Passées les célébrations du soixantième anniversaire de la Banque africaine de développement (BAD) les 9 et 10 septembre derniers, les Gouverneurs de l’institution éponyme, éliront un nouveau Président en marge de ses Assemblées Annuelles prévues du 26 au 30 mai 2025 à Abidjan, Côte d’Ivoire. A près de huit mois de l’évènement, les prétendants issus de divers horizons, présentent chacun des compétences et expériences uniques. Analysons ici les profils des candidats déclarés ou potentiels à travers leurs parcours académiques, professionnels, ainsi que leur expérience au sein de la haute fonction publique régionale et internationale.

Abbas Mahamat Tolli de nationalité Tchadienne est diplômé de l’Université du Québec. Il fut Gouverneur de la Banque des Etats de l’Afrique Centrale. Le candidat tchadien s’est fait adouber par les pays de l’Afrique Centrale dont le pouvoir de vote est inférieur à 4%. Il faut mentionner que sa candidature a suscité une grogne auprès des ressortissants fonctionnaires à la BEAC de certains pays comme le Cameroun et le Gabon. Aussi, par le passé, il avait entretenu des relations difficiles avec les autorités de ces pays, consécutivement à sa gouvernance controversée à la BEAC (népotisme, arrogance etc…).
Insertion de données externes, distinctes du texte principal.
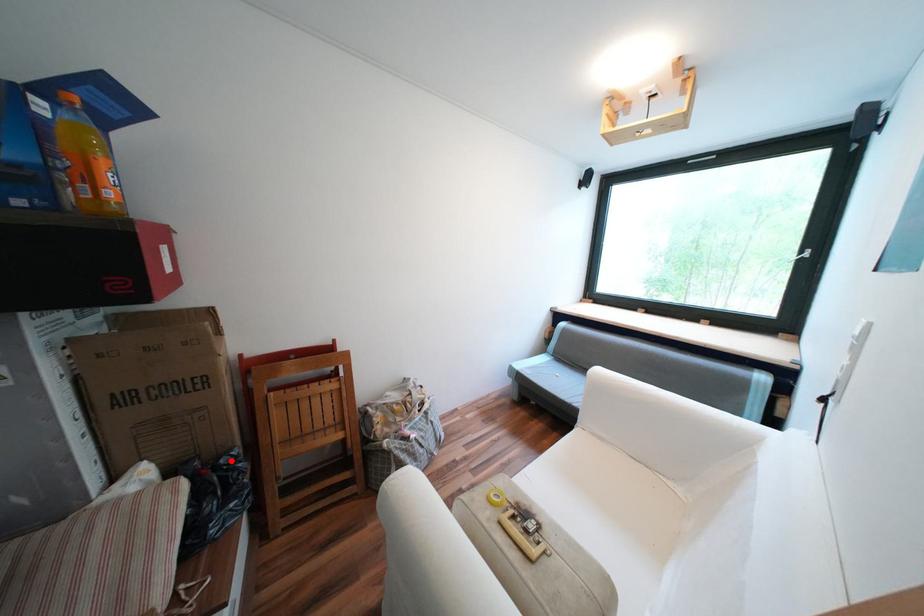
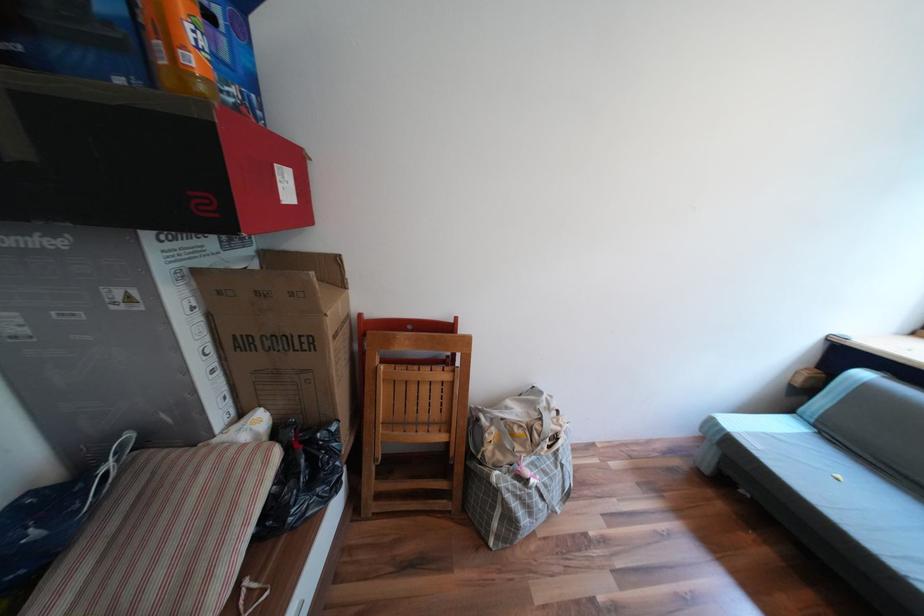
The point at the highlighted location is marked in the first image. Where is the corresponding point in the second image?

(327, 435)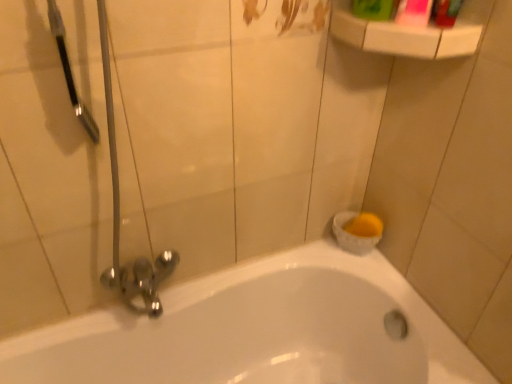
Question: Are white plastic shelf at upper right and white glossy bathtub at lower center far apart?

Choices:
 (A) yes
 (B) no

Answer: (B)

Question: Is white plastic shelf at upper right to the right of white glossy bathtub at lower center from the viewer's perspective?

Choices:
 (A) no
 (B) yes

Answer: (B)

Question: Is white plastic shelf at upper right facing towards white glossy bathtub at lower center?

Choices:
 (A) no
 (B) yes

Answer: (A)

Question: Can you see white plastic shelf at upper right touching white glossy bathtub at lower center?

Choices:
 (A) no
 (B) yes

Answer: (A)

Question: Is white plastic shelf at upper right closer to the viewer compared to white glossy bathtub at lower center?

Choices:
 (A) no
 (B) yes

Answer: (A)

Question: Does white plastic shelf at upper right have a lesser height compared to white glossy bathtub at lower center?

Choices:
 (A) yes
 (B) no

Answer: (A)

Question: From a real-world perspective, is green plastic mouthwash at upper right, arranged as the second mouthwash when viewed from the right, positioned under white glossy bathtub at lower center based on gravity?

Choices:
 (A) no
 (B) yes

Answer: (A)

Question: Can you confirm if green plastic mouthwash at upper right, arranged as the second mouthwash when viewed from the right, is smaller than white glossy bathtub at lower center?

Choices:
 (A) no
 (B) yes

Answer: (B)

Question: Is the position of green plastic mouthwash at upper right, which is counted as the first mouthwash, starting from the left, more distant than that of white glossy bathtub at lower center?

Choices:
 (A) no
 (B) yes

Answer: (B)

Question: Does green plastic mouthwash at upper right, which is counted as the first mouthwash, starting from the left, have a greater width compared to white glossy bathtub at lower center?

Choices:
 (A) yes
 (B) no

Answer: (B)

Question: From a real-world perspective, is green plastic mouthwash at upper right, arranged as the second mouthwash when viewed from the right, located higher than white glossy bathtub at lower center?

Choices:
 (A) no
 (B) yes

Answer: (B)

Question: Are green plastic mouthwash at upper right, arranged as the second mouthwash when viewed from the right, and white glossy bathtub at lower center making contact?

Choices:
 (A) no
 (B) yes

Answer: (A)

Question: Considering the relative sizes of white glossy bathtub at lower center and green plastic mouthwash at upper right, arranged as the second mouthwash when viewed from the right, in the image provided, is white glossy bathtub at lower center taller than green plastic mouthwash at upper right, arranged as the second mouthwash when viewed from the right,?

Choices:
 (A) yes
 (B) no

Answer: (A)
Or, ces deux pays (Cameroun et Gabon) qui représentent près de 40% des actions détenues par les pays de l’Afrique centrale à la BAD ont clairement indiqué qu’ils ne soutiendront pas sa candidature. Par ailleurs, certains s’interrogent sur les chances de Abbas Mahamat TOLLI à cause de l’attitude boulimique du Tchad qui est systématiquement candidat à tous les postes électifs du Continent. En effet, le tchadien Moussa Faki Mahamat occupe déjà le poste de Président de l’Union Africaine, Adoum YOUNOUSMI est candidat au poste de Directeur Général de l’ASECNA dont les élections sont prévues dans le courant du mois de Septembre 2024 ; Abbas Mahamat TOLLI, cousin du Chef de l’Etat du Tchad sera le second candidat de ce pays à la Présidence de la BAD, après celle de Kordja BEDOUMRA candidat finaliste malheureux contre ADESINA en 2015. Outre son manque d’expérience dans la finance internationale et le développement, le candidat du Tchad risque d’être handicapé par la position du Cameroun et du Gabon mais aussi des pays membres non africains de la BAD, notamment à cause du rapprochement entre son pays et la Russie ; en plus de la multitude de candidats tchadiens à différents postes et de l’attitude surprenante du pays à vouloir rayonner au même moment à la tête de plusieurs institutions africaines.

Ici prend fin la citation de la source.